= Задание =
С кем Василий Авченко написал книгу «Владивосток-3000», согласно тексту о романе «Штормовое предупреждение»?

= Исходный текст =
--------
Страна больших расстояний
В «Молодой гвардии» не так давно вышел роман Андрея Рубанова и Василия Авченко «Штормовое предупреждение», на первый взгляд кажущийся мелодрамой о девушке из Питера и парне из Владивостока. Андрей Островский — о том, почему это не столько повесть о любви, сколько история огромной разобщенной страны и растерянности молодого поколения.
Андрей Рубанов, Василий Авченко. Штормовое предупреждение. М.: Молодая гвардия, 2019
Есть такая байка, будто бы однажды Ильфа спросили: «А как вы пишите вдвоем?» — «Один бегает по редакциям, — якобы ответил Ильф, — а другой сторожит рукописи».
В каждой шутке лишь доля шутки. Творческий процесс даже «в одного» не поддается описанию в виде алгоритмов, что уж тогда говорить о сочинительстве вдвоем. Эта штука предполагает ведь не просто технологическое взаимодействие (с этим-то как раз все в порядке — сегодняшние возможности вполне допускают тысячекилометровые расстояния между авторами), но и психологическую совместимость, умение слушать и слышать друг друга, готовность к компромиссам и принятию чужих взглядов. А потому каждый такой случай достоин отдельного рассмотрения. Особенно такой удачный, как «Штормовое предупреждение» Андрея Рубанова и Василия Авченко.
Не думаю, что российские издатели могут представить статистику изданных ими книг, которые написаны в соавторстве. Но полагаю, что это даже не проценты, а доли процентов. На индивидуальном уровне статистика меняется занятным образом. Для Авченко это уже третий опыт работы с соавтором, причем каждый раз эти соавторы меняются.
Первым стал «Владивосток-3000», написанный совместно с Ильей Лагутенко. Следующий опыт — по времени написания, но не издания — биография Олега Куваева, подготовленная вместе с поволжским филологом Алексеем Коровашко. Ожидается, что она выйдет в Редакции Елены Шубиной ближе к ярмарке Non/Fiction. Наконец, третий — «роман больших расстояний», как сами Рубанов и Авченко определяют жанр своего произведения.
При этом роман в данном случае скорее даже не жанр: по сюжетной линии, количеству действующих лиц, единству места и времени это, конечно, повесть. Я бы даже сказал — киноповесть; настолько последовательна и закручена канва событий, настолько продуманы и выстроены диалоги и монологи. И удивительного здесь мало: жанр «Владивостока-3000» именно как киноповесть и определялся; что касается Рубанова, то его обширный и успешный киносценарий опыт известен.
Под словом «роман» имеется в виду любовная история, которая, собственно, и лежит в основе всего сюжета. В этом сюжете есть всё: приморская экзотика, владивостокский драйв, уникальная кухня, немного секса, автокатастрофа, борьба со штормом и, наконец, два взгляда на плотно обступающий мир — взгляд героя, находящегося как бы внутри ситуации, и взгляд героини, видящей всё как бы со стороны. Он — из Владивостока/Большого Камня/Южного Приморья, она, оказавшаяся здесь волей случая, — из Санкт-Петербурга. На этой оси Владивосток — Питер, собственно, и висит вся огромная страна.
--------
= Исходные записи =

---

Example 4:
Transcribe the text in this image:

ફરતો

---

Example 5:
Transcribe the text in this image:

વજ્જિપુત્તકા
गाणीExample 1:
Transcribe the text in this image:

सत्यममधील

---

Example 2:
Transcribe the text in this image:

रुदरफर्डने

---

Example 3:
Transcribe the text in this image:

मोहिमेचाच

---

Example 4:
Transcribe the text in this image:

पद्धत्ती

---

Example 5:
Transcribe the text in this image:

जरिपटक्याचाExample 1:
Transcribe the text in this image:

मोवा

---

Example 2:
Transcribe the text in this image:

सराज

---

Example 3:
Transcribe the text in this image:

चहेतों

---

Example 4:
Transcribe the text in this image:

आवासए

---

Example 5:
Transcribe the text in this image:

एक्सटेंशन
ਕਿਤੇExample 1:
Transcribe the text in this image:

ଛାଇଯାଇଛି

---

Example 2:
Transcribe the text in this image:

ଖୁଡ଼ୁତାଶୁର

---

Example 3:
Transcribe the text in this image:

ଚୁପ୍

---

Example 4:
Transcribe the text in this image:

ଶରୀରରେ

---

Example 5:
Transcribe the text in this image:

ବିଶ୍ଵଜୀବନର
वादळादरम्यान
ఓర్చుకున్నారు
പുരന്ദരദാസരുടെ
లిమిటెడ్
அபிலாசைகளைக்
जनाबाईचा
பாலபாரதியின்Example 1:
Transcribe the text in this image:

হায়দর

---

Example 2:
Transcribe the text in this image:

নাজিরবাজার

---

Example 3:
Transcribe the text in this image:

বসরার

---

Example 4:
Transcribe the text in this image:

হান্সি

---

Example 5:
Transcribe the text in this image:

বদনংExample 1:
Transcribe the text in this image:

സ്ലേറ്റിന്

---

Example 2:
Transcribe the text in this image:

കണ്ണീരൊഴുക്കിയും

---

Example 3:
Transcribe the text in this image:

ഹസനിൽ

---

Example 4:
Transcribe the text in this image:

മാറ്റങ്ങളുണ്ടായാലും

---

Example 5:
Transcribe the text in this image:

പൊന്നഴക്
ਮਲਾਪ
--------
= Ответ =
С Ильей Лагутенко.